Talvez. Já faz algum tempo que eu canto essa bola para as pessoas eventualmente me pedem sugestões sobre os futuros dispositivos que desejam comprar: a maioria não precisa de um smartphone top de linha para ser feliz. E pelo menos nos últimos 12 meses, essa tendência se tornou ainda mais consistente, com a chegada de modelos intermediários da Sony, LG e, principalmente, da Motorola.

Falando especificamente do mercado norte-americano, pode não ser exatamente um indício de crise, mas sim de uma mudança de comportamento e consumo desses produtos. Temos sempre que lembrar que o mercado de modelos top de linha está em um ponto onde podemos chamar de ‘saturação’. Não só por conta dos lançamentos dos últimos meses, mas também porque temos muitos dispositivos lançados no ano passado que ‘ainda dão um belo caldo, por assim dizer.

O comportamento pode mudar por questões econômicas sim. Afinal de contas, por que pagar mais caro se você pode ter a mesma coisa pagando mais barato. Porém, eu entendo que estamos diante também daquela coisa do ‘eu não preciso de tudo isso no meu smartphone’. Sabe, aquela grande quantidade de sensores que, no papel, são maravilhosos, mas que a maioria dos usuários não vão utilizar.

Eu tiro por mim.

Mesmo sendo um usuário avançado, e entendendo que algumas inovações são muito bem vindas e realmente atraentes, eu cheguei à conclusão que, pelo menos para mim, vale muito mais um dispositivo que funcione bem para as principais finalidades: uma tela de boa qualidade, uma interface de usuário leve e funcional, uma câmera que permita que eu registre fotos decentes, alto-falantes que me permita uma conversação inteligente, uma ergonomia bacana para uma melhor interação com o dispositivo com uma ou duas mãos, entre outras necessidades.
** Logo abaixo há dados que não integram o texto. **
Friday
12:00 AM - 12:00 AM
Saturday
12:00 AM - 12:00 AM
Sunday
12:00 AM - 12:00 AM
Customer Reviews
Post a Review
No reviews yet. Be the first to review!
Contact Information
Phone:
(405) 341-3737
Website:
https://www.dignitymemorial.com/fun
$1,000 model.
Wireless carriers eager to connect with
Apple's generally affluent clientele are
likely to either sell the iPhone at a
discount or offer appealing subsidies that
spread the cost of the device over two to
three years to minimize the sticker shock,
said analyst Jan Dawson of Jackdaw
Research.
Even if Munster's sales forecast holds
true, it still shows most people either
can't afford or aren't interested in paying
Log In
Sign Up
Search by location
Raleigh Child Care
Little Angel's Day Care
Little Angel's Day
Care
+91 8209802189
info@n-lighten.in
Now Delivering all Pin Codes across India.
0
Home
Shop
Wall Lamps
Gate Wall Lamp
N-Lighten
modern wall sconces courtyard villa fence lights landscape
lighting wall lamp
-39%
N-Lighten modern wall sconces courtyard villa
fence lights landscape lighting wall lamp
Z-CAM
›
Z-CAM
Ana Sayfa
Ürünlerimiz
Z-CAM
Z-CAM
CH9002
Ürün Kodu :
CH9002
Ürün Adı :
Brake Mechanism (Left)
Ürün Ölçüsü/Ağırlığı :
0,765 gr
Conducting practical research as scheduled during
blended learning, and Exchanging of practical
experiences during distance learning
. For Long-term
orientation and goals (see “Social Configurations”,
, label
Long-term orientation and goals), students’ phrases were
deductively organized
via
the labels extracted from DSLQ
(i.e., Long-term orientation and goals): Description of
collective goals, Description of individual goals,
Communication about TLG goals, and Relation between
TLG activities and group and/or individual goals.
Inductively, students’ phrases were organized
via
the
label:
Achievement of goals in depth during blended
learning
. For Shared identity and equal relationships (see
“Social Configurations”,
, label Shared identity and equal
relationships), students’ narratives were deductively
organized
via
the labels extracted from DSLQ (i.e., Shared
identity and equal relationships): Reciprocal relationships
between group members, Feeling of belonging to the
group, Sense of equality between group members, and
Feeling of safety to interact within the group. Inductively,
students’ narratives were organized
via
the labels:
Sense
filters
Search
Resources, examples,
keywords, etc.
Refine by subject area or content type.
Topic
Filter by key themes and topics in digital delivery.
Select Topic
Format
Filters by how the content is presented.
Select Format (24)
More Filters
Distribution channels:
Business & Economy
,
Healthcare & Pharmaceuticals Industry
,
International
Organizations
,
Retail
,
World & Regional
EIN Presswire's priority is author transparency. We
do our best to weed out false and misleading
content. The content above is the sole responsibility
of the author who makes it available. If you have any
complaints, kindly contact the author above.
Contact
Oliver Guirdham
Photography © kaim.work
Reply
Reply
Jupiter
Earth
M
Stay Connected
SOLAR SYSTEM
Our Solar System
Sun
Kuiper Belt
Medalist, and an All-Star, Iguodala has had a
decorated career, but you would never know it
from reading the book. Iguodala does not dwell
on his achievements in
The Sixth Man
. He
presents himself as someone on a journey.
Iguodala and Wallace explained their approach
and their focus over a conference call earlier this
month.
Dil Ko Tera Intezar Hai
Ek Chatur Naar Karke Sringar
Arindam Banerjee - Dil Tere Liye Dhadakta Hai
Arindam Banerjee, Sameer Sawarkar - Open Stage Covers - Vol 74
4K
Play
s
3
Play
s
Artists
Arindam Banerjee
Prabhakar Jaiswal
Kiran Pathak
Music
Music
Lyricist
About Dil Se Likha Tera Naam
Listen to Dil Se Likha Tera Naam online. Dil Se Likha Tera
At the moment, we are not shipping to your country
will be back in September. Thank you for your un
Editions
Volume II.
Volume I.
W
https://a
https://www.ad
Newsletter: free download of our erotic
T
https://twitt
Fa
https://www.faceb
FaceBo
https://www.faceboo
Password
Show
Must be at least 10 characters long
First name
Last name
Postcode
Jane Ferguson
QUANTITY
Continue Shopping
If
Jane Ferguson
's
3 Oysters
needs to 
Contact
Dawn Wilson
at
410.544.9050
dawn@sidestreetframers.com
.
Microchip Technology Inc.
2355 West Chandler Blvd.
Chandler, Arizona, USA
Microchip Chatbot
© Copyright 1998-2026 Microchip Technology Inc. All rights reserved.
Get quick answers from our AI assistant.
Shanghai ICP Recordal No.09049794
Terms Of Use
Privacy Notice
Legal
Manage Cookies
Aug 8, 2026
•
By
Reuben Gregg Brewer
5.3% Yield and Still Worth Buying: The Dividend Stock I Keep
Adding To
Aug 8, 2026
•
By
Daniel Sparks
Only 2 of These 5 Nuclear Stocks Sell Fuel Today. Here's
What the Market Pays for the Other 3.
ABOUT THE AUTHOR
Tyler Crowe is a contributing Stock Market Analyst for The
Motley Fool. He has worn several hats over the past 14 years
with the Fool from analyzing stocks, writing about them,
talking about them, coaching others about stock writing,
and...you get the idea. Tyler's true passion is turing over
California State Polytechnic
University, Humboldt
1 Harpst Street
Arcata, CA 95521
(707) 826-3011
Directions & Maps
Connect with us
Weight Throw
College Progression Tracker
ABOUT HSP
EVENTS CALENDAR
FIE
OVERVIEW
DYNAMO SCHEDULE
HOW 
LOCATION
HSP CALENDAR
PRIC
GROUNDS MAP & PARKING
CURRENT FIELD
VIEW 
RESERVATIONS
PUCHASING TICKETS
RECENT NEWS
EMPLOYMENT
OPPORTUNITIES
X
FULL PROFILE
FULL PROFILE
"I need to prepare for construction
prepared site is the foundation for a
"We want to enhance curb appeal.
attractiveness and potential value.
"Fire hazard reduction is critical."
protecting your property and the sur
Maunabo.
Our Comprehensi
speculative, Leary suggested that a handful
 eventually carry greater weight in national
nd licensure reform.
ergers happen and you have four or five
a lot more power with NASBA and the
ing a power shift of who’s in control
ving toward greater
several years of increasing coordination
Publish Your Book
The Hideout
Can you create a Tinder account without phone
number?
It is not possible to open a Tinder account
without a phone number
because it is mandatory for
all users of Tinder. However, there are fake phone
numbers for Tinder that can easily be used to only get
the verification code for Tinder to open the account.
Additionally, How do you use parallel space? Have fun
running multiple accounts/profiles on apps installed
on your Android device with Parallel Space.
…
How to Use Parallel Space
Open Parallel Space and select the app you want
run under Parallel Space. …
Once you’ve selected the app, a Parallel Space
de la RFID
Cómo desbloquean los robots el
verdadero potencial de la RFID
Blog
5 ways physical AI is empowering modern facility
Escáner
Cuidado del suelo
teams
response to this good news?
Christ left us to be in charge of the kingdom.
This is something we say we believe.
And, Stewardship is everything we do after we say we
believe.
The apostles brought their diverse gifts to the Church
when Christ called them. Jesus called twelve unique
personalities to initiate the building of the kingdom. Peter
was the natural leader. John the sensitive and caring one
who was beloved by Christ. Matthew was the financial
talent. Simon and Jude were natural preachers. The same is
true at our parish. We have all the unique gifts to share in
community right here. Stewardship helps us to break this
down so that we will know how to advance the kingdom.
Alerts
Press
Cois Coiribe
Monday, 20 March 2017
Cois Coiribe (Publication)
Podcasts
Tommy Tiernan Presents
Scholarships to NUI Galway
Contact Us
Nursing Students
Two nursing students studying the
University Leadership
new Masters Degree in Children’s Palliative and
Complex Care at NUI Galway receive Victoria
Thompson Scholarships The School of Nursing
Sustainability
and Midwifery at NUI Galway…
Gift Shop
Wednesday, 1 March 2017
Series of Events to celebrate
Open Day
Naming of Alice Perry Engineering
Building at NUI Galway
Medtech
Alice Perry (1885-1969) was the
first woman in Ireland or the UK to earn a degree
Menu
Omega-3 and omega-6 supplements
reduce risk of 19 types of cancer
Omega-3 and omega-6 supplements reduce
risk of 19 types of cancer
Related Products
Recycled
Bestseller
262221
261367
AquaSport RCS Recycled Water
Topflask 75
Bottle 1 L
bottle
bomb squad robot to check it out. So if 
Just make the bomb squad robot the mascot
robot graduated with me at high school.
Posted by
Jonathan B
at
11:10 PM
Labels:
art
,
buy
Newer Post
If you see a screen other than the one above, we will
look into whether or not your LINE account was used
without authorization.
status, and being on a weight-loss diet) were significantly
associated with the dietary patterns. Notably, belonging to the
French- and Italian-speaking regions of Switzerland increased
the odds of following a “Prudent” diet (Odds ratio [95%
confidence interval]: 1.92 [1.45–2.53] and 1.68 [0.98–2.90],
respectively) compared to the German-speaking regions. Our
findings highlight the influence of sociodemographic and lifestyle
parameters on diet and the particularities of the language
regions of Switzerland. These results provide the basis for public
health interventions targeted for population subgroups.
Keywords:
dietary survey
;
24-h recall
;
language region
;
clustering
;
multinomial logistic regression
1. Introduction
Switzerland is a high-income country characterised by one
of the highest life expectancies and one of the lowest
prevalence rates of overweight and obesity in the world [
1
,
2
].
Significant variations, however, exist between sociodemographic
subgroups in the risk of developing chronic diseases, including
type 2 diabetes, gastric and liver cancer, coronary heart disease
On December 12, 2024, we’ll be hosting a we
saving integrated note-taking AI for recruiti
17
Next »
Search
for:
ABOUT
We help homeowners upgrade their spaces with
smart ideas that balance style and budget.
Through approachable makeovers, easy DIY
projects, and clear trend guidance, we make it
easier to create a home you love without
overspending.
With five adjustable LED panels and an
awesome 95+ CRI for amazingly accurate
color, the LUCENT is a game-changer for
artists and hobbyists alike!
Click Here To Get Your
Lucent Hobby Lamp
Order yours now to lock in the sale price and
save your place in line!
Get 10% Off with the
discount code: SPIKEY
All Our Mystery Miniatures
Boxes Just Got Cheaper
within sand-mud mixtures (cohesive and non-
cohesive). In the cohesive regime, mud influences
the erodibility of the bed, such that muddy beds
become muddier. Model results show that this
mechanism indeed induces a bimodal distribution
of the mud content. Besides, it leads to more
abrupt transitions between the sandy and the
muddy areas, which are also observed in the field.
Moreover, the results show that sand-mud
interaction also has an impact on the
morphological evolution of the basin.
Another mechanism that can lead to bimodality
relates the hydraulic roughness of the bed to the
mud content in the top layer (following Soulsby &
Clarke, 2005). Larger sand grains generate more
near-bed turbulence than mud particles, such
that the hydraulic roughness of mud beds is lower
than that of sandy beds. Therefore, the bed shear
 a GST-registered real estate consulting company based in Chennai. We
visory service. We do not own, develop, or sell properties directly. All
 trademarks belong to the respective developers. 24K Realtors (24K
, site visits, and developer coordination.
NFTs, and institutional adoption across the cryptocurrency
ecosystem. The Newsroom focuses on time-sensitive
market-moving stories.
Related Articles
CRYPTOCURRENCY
Mas isso vale para mim. Cada um vai buscar as suas escolhas e preferências.

E o que entendo é que a maioria não vai precisar de um sensor cardíaco, barômetro, desbloqueio de digitais e derivados. O que muita gente quer é um bom smartphone. E isso realmente não pode custar muito caro. Acho justo que todo mundo tenha a opção de ter tecnologias de qualidade, mas sem precisar vender o rim para isso. Quem quer ter recursos diferenciados, que pague a mais por isso. Para mim, é uma regra bem simples.

Quem complica (ou complicava) mesmo são os fabricantes. Mas eles estão aprendendo a lição. De forma mais lenta do que eu gostaria que fosse, mas estão aprendendo.